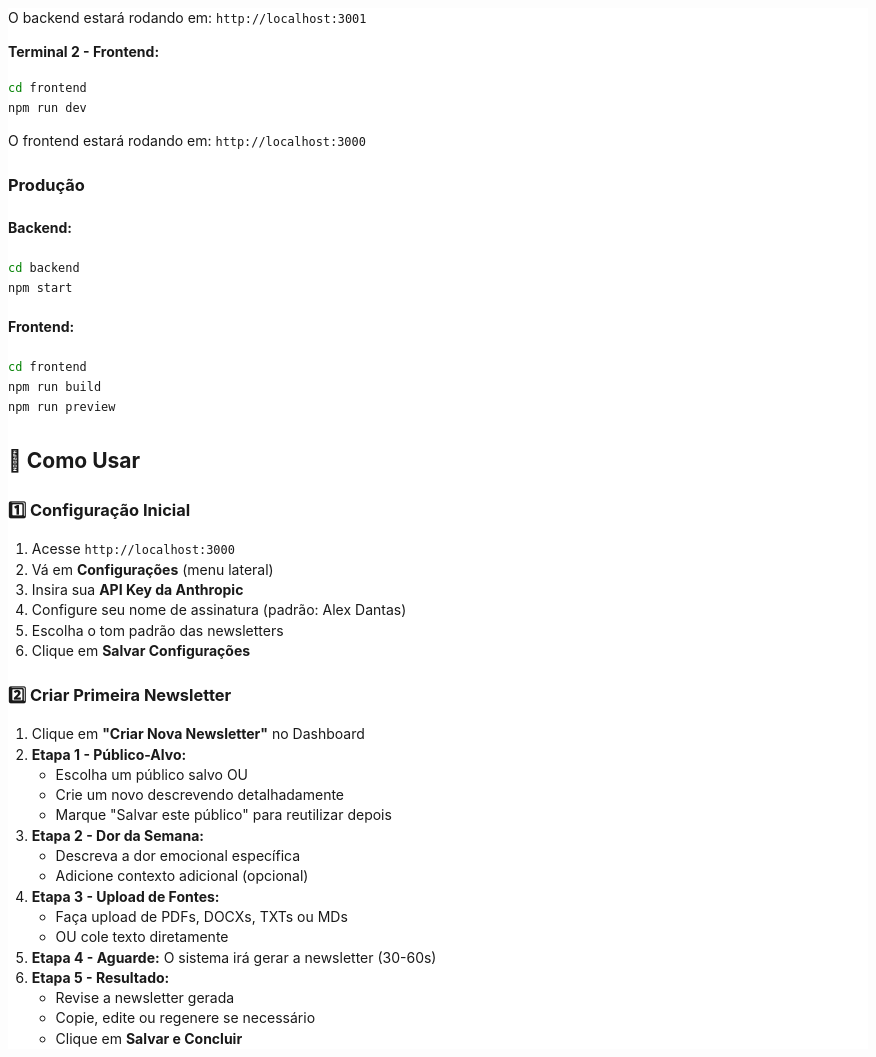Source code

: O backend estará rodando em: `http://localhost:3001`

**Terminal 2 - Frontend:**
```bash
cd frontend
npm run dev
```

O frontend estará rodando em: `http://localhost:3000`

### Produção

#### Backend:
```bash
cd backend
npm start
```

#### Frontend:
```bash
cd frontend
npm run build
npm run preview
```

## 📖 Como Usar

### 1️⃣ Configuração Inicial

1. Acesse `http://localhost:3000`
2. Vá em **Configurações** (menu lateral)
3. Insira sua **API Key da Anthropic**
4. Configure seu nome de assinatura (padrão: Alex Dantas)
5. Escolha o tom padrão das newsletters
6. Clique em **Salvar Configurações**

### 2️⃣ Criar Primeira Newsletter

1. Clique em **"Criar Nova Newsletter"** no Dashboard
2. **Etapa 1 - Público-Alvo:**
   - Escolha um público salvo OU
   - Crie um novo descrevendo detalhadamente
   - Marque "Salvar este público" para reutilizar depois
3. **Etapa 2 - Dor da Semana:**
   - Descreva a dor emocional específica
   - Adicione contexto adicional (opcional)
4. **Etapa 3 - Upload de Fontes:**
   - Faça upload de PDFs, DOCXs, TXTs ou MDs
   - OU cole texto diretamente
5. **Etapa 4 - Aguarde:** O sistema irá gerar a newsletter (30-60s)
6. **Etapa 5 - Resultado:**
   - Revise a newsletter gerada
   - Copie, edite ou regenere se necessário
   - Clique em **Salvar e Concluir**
..........
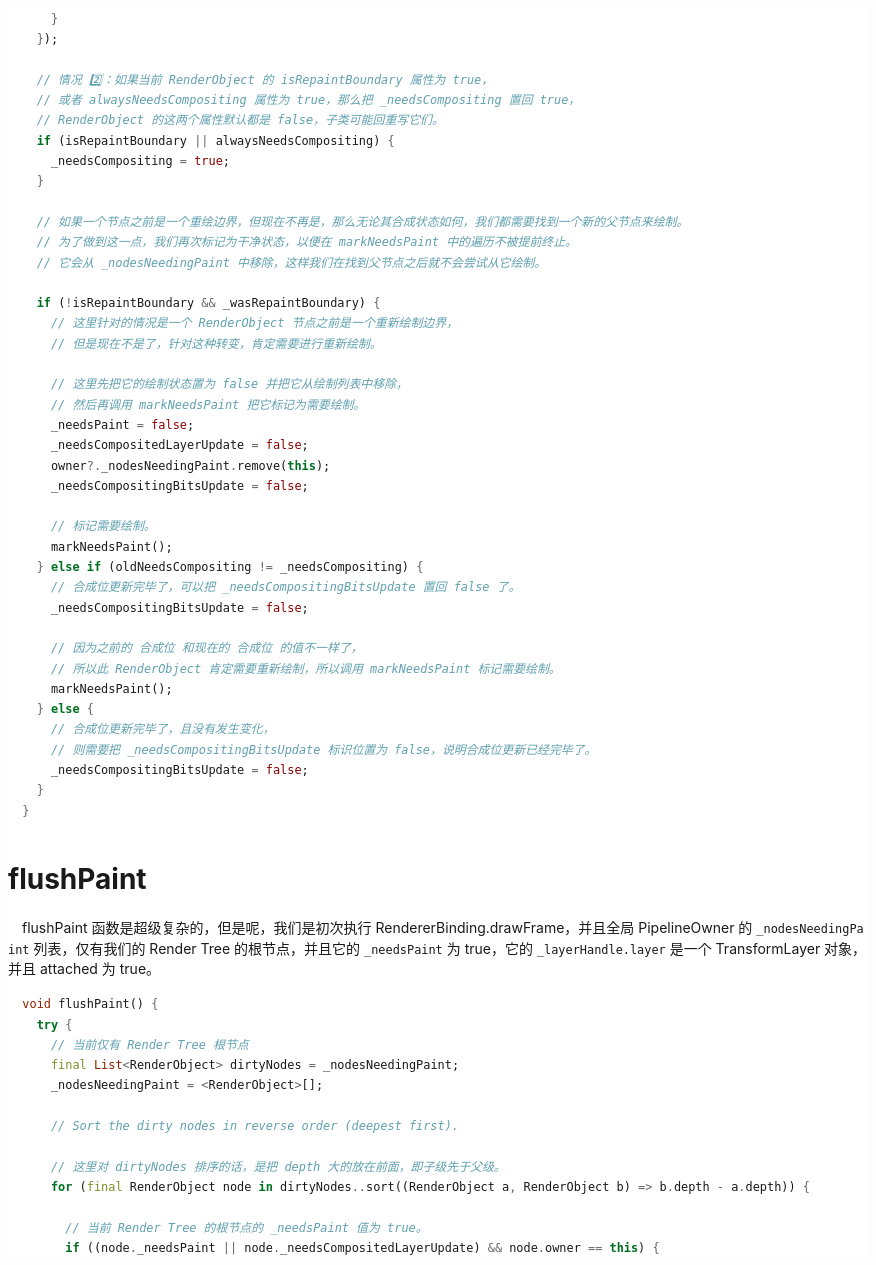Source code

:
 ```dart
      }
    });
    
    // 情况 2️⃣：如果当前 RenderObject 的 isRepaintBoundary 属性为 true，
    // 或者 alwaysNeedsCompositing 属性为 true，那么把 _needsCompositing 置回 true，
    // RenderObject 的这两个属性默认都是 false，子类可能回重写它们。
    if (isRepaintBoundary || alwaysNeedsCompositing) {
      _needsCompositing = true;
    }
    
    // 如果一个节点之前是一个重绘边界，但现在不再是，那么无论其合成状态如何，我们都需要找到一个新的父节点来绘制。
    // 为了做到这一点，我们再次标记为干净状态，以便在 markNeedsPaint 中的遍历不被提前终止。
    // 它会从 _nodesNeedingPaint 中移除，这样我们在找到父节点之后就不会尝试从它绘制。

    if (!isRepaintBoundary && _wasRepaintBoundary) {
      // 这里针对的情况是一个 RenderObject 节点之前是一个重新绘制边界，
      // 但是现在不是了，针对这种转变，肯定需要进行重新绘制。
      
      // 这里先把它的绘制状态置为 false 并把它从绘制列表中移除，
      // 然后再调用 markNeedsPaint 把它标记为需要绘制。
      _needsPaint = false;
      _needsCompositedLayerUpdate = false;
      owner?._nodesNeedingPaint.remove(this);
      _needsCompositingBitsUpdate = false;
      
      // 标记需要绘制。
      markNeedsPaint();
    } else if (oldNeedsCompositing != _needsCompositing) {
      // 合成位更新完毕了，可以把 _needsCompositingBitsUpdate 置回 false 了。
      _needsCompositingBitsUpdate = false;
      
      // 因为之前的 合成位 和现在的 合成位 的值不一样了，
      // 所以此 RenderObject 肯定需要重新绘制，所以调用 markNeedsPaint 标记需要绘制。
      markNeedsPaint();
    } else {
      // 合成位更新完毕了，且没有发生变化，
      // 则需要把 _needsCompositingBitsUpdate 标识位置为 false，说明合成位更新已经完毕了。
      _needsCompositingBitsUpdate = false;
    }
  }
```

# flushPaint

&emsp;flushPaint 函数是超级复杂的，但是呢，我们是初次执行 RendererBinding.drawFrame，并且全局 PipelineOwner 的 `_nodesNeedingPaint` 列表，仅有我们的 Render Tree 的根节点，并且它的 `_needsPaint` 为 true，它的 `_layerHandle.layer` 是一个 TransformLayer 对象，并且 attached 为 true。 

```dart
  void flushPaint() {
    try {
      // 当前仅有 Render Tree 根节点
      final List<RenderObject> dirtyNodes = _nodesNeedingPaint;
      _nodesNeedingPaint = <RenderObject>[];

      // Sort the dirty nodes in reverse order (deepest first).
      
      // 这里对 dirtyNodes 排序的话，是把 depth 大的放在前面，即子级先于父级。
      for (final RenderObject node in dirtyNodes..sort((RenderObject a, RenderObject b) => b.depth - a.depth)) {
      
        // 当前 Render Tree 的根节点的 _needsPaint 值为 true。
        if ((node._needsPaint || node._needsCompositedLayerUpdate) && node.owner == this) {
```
..........
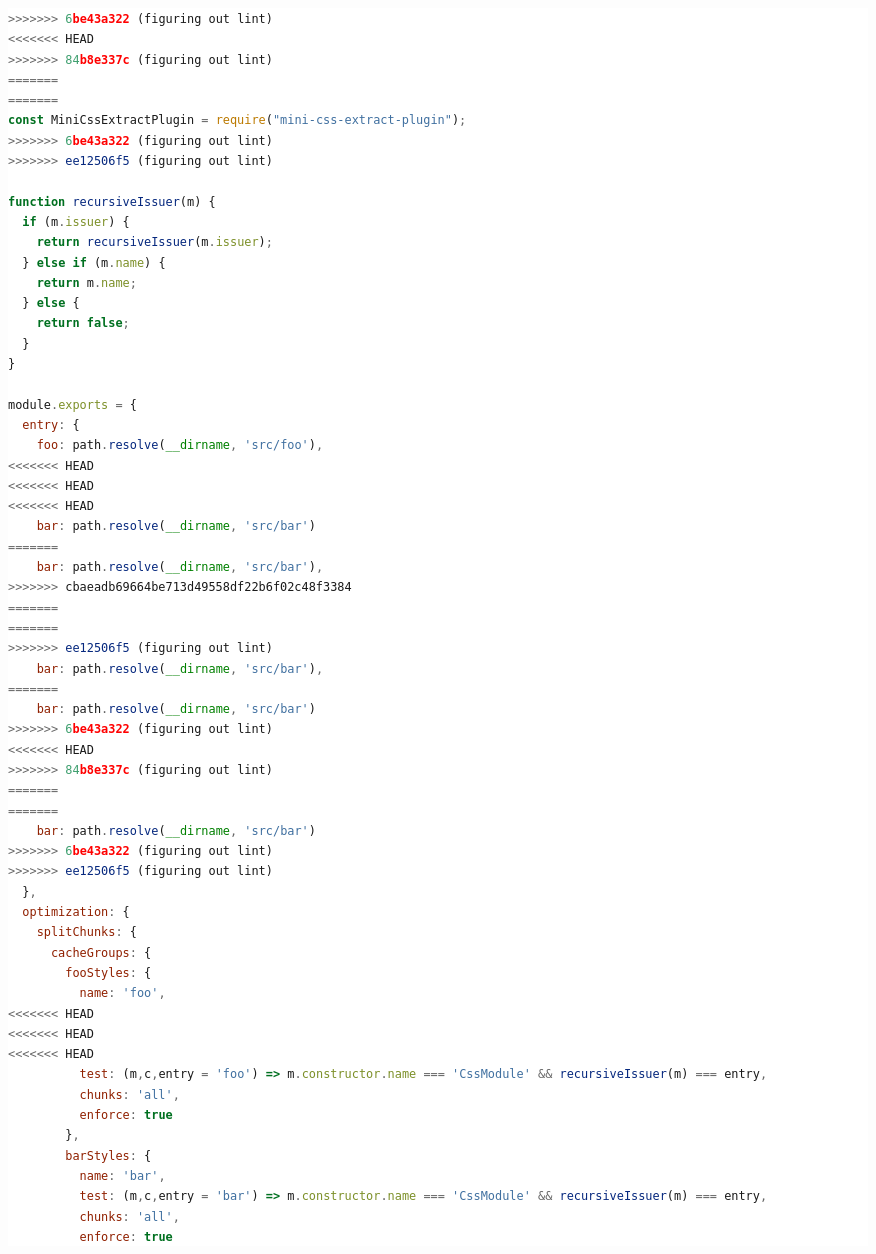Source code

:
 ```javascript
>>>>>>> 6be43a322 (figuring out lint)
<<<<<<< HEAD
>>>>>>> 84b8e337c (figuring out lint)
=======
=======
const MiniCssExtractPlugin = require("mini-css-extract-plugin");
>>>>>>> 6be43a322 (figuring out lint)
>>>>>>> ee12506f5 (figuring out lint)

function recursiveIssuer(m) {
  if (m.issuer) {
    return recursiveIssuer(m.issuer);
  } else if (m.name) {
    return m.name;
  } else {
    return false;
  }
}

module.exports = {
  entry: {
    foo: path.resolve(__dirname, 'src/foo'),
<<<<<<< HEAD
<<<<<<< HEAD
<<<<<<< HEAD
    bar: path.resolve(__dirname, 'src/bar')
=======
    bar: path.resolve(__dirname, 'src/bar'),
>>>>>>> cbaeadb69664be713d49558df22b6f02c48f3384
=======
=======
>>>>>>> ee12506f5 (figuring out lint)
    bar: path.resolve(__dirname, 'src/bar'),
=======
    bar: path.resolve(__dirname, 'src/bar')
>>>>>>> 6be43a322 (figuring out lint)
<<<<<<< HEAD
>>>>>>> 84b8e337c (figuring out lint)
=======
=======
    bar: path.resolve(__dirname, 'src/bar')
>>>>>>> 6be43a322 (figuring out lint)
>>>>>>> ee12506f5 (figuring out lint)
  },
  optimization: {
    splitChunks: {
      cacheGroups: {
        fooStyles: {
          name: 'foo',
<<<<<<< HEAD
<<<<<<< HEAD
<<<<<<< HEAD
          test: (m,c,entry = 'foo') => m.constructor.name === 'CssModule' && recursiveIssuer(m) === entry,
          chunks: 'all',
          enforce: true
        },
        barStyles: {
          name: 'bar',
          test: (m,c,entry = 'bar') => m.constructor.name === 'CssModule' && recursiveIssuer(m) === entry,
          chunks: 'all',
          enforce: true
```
..........
- _EXERCISE AIM_
Using only the listing above, restate exactly the lines from the line containing "5. **Etapa 4" through the line containing "- Clique em **Salvar e Concluir**", both included.

- _EXPECTED ANSWER_
5. **Etapa 4 - Aguarde:** O sistema irá gerar a newsletter (30-60s)
6. **Etapa 5 - Resultado:**
   - Revise a newsletter gerada
   - Copie, edite ou regenere se necessário
   - Clique em **Salvar e Concluir**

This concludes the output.